Valen glanced at him. There was something in his eyes—not approval, not suspicion. Recognition, perhaps. Or warning.

"We'll double the western watch," he said. "Quietly. No torches. No movement they can track."

Cian nodded.

Valen turned away. Then stopped. "You saw something else out there."

It was not a question.

Cian hesitated. "I'm not sure."

Valen studied him for a long moment. Then: "When you are sure, tell me."

He walked toward the flag post, leaving Cian standing at the edge of camp, watching the tree line as the light died.

That night, Cian sat alone near the supply cache, his ration untouched beside him.

The gap was still there, in his memory. The space that was larger than it should be. The feeling of something giving, something opening.

He closed his eyes and tried to find it again. Breathed. Let the Marcher Path rhythm settle into his chest.

In. Hold. Out.

The Kael moved through him, thin but steady. Level 1. Stage 7. Awakened. Tethered. The first stage, where the body still fights the energy, where the user can feel power but cannot shape it well.

He could feel it. That was true. He could feel the Kael in his lungs, in his blood, in the spaces between his bones.

But he could also feel something else now. Something underneath. A quiet pressure, like water moving far below the surface.

Void.

Not power. Not yet. Just the awareness of it.
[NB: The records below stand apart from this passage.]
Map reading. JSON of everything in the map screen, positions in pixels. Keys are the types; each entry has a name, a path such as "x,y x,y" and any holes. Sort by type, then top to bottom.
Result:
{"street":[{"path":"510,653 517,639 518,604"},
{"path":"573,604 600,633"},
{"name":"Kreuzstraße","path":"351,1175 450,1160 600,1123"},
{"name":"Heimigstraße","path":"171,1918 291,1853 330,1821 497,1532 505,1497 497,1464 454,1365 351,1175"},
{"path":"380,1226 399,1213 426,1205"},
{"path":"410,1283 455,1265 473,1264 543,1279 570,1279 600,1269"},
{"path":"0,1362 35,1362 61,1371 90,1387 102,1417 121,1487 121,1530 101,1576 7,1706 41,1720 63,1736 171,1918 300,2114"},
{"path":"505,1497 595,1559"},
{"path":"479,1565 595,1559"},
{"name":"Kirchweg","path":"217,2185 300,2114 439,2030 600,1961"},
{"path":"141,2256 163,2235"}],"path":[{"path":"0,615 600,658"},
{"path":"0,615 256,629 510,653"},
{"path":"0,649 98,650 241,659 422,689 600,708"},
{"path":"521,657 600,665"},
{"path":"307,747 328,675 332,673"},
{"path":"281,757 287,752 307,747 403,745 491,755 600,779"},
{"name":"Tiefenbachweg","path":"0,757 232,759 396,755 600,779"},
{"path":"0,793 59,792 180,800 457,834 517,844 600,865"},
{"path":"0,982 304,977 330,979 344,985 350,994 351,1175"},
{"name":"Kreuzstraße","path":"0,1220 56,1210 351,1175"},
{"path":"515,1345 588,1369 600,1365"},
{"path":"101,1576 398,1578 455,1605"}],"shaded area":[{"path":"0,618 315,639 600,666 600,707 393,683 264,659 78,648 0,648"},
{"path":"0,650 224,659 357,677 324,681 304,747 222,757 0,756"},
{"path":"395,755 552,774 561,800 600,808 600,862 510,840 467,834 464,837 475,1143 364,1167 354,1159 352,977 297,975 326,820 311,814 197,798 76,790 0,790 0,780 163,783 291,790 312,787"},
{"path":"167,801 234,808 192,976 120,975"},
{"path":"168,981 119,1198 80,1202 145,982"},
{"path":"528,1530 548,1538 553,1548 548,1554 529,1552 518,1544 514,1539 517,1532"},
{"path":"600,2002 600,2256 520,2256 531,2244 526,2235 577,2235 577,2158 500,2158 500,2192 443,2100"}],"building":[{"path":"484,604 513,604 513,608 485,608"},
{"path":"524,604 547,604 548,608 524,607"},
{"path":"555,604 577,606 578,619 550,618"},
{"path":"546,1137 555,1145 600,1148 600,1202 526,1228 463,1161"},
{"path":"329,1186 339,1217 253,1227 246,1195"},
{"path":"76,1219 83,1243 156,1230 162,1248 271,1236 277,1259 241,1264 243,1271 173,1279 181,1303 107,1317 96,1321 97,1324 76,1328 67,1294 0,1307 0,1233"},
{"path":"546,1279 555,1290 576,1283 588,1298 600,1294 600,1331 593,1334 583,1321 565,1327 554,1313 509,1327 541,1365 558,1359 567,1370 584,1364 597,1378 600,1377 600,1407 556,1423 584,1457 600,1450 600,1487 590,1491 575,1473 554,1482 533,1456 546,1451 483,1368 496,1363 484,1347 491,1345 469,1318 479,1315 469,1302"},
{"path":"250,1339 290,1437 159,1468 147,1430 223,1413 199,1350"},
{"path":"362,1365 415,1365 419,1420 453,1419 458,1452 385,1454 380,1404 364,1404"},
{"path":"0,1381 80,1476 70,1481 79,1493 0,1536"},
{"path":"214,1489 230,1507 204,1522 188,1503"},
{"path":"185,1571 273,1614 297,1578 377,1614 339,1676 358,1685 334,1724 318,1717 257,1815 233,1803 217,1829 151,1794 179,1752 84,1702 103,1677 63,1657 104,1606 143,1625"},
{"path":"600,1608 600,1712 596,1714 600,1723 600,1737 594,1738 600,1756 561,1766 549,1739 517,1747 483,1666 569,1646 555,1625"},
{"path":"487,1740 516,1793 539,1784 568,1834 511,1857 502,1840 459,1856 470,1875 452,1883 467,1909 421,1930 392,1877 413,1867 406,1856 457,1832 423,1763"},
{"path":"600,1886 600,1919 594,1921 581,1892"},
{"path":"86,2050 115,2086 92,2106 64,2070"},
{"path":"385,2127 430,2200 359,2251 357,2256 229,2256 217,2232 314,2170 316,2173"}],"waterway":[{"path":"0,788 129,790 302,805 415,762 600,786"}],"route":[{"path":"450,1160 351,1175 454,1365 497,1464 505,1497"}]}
The sense of something missing, something waiting, something that did not belong to the world but was willing to belong to him.

He opened his eyes.

The camp was quiet. The flag stood at the center, pale in the moonlight. The western tree line was dark, unreadable.

Somewhere out there, the scouts were watching. Somewhere out there, the gap was waiting.

He had not told Valen about it. He was not sure it was a mistake. But he was not sure it was wisdom either.

He picked up his ration and ate. Cold stew. Hard bread. It tasted like nothing.

He would watch. He would wait. And when the gap opened again, he would be ready to see what was on the other side.